-- Problem --
Scan the material for the word "dados" and return every matching line.

--- Dataset content ---

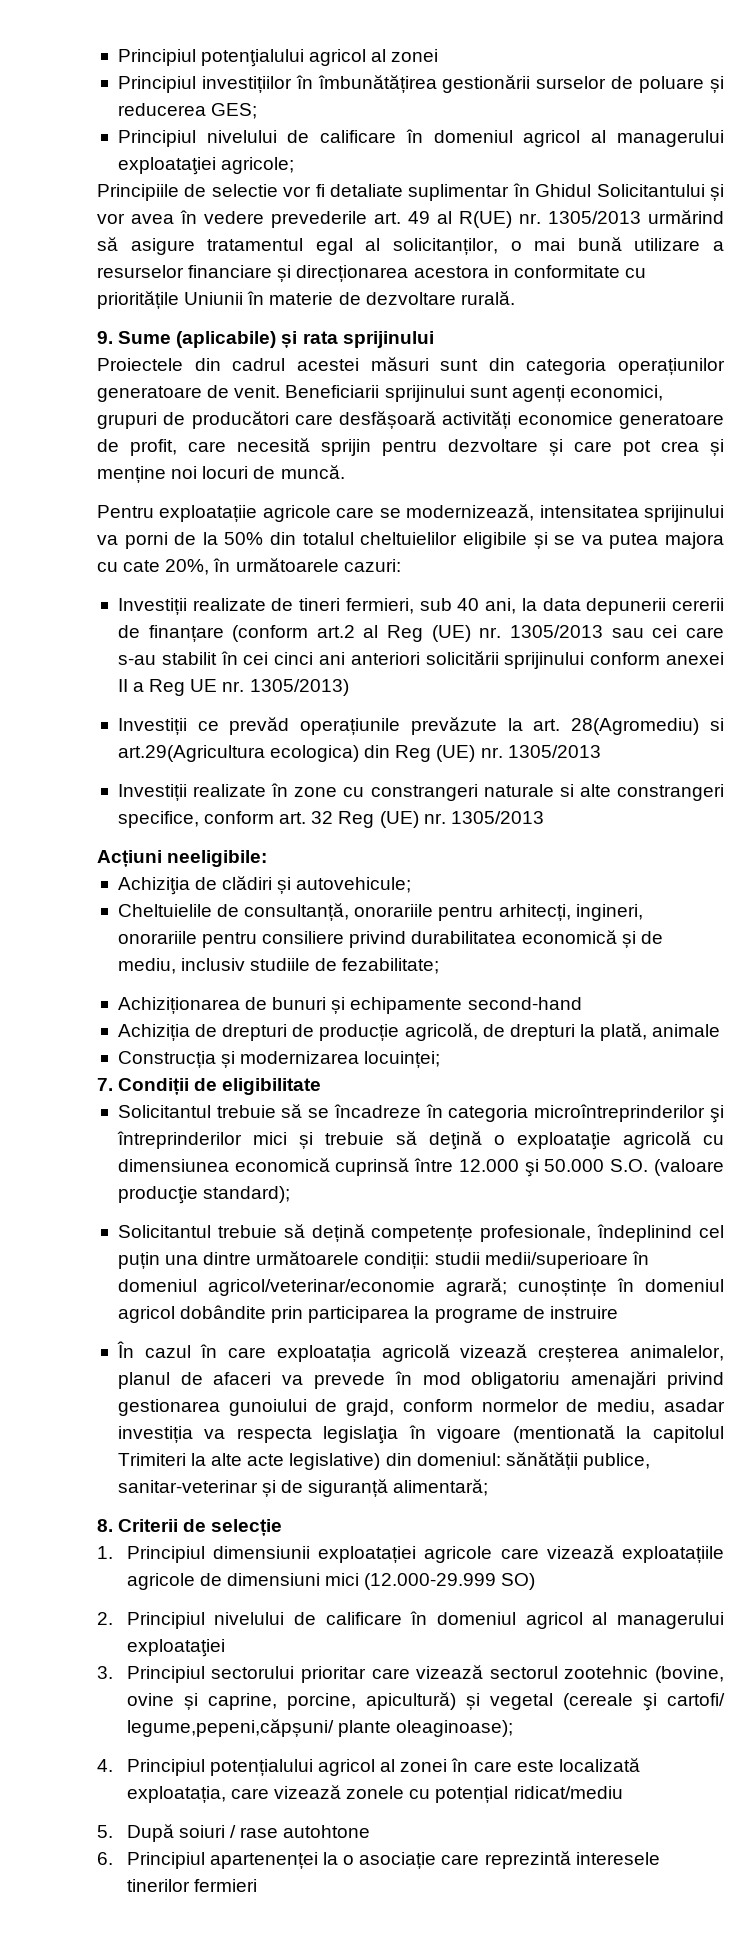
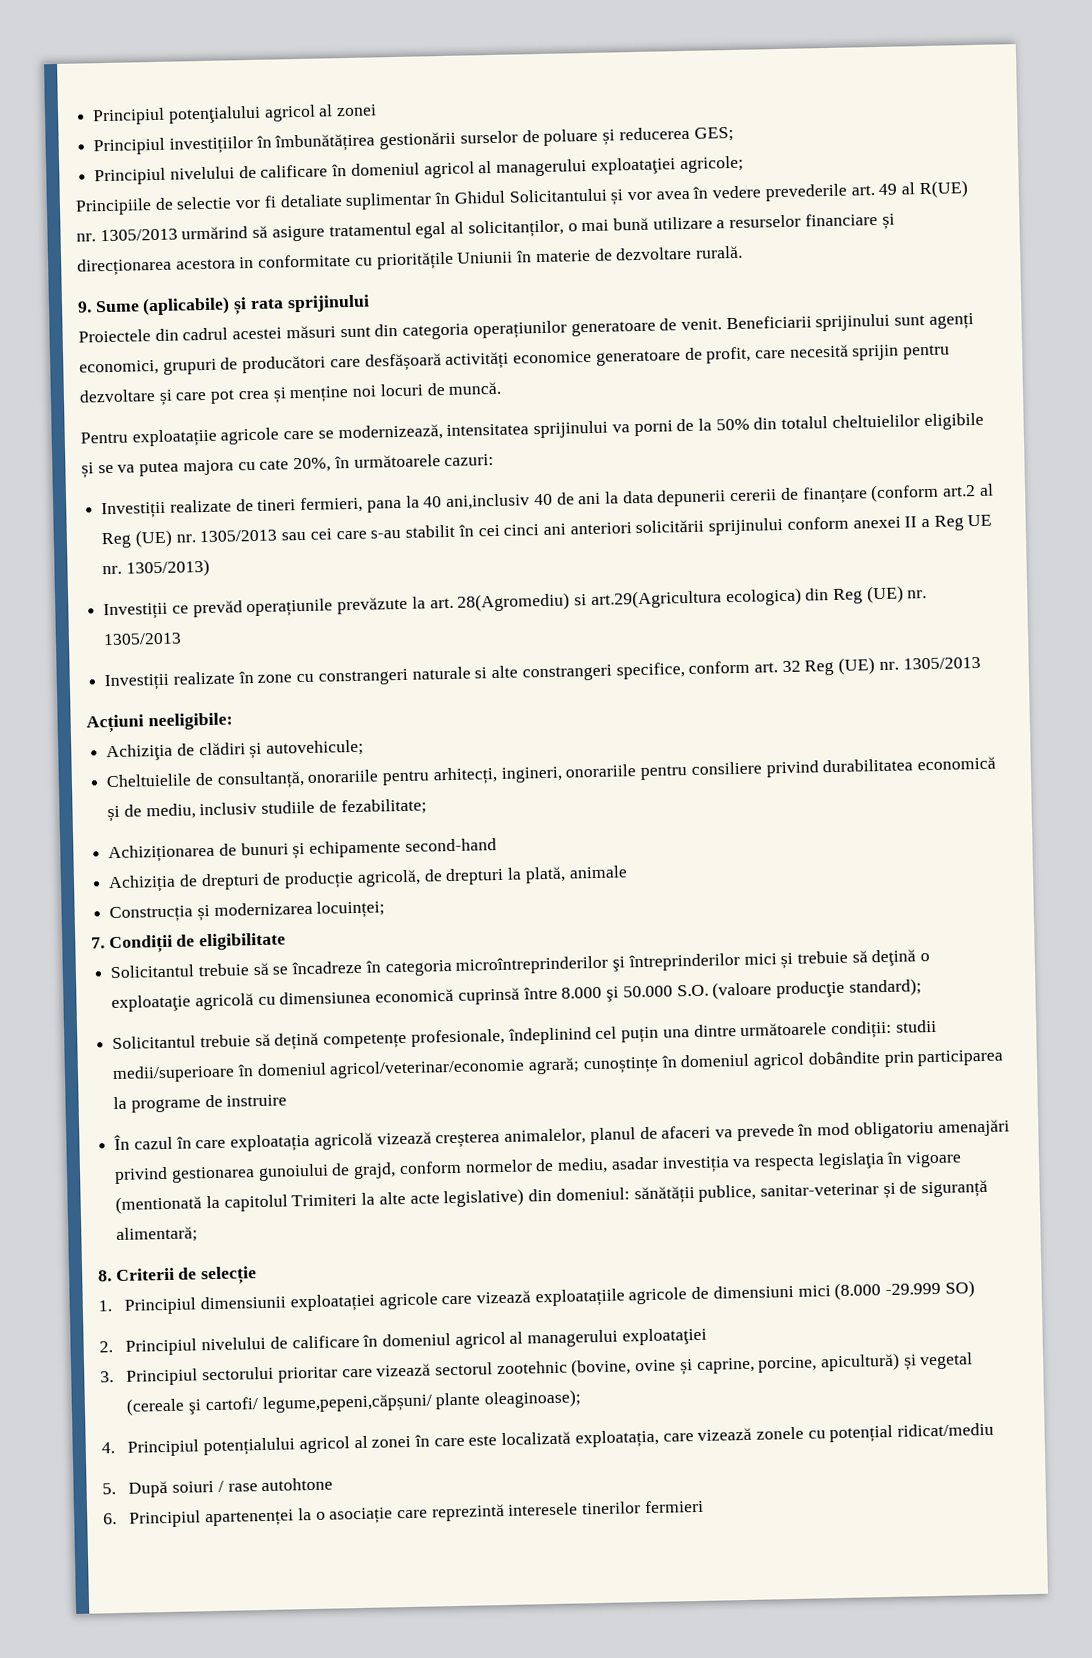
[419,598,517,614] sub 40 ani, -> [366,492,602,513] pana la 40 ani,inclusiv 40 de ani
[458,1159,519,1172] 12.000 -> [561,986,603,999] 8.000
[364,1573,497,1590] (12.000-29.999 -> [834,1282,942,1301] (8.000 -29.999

---
--- Dataset content ---

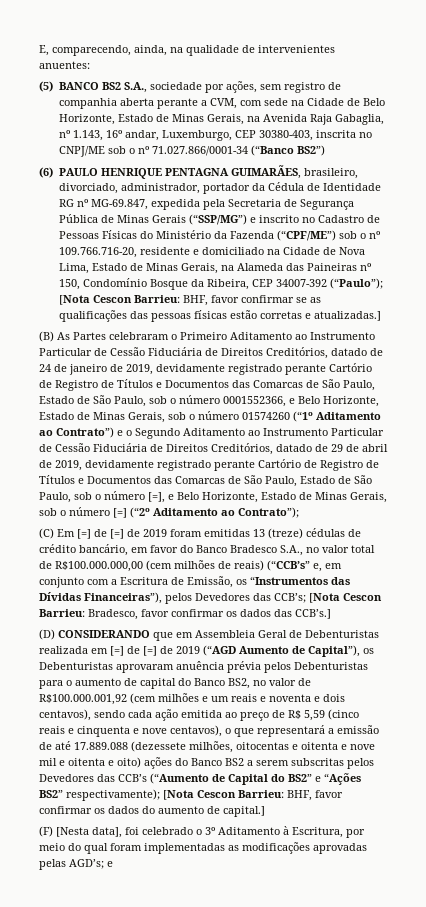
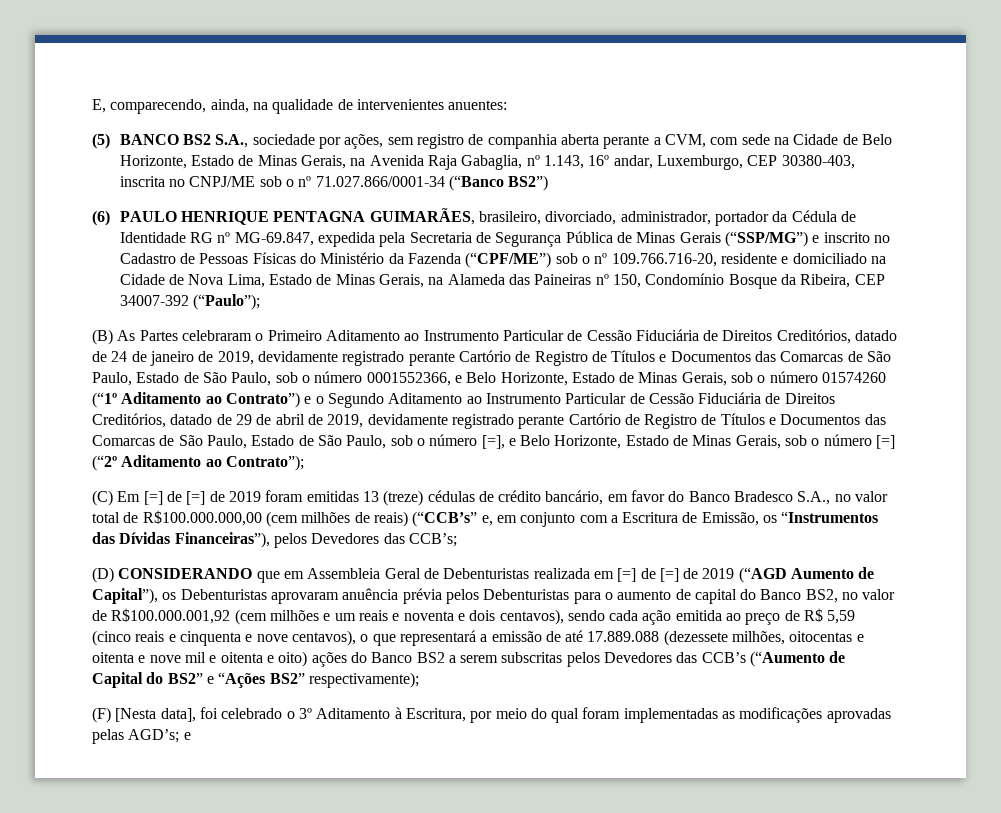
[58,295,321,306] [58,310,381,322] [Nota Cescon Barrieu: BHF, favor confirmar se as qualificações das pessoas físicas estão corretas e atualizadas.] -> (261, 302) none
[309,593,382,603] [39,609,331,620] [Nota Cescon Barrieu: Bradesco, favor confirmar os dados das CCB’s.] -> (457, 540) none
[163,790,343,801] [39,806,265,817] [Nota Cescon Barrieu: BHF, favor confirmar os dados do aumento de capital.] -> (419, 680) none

---

-- Result for this task --
[309,593,382,603] [39,609,331,620] [Nota Cescon Barrieu: Bradesco, favor confirmar os dados das CCB’s.] -> (457, 540) none
[163,790,343,801] [39,806,265,817] [Nota Cescon Barrieu: BHF, favor confirmar os dados do aumento de capital.] -> (419, 680) none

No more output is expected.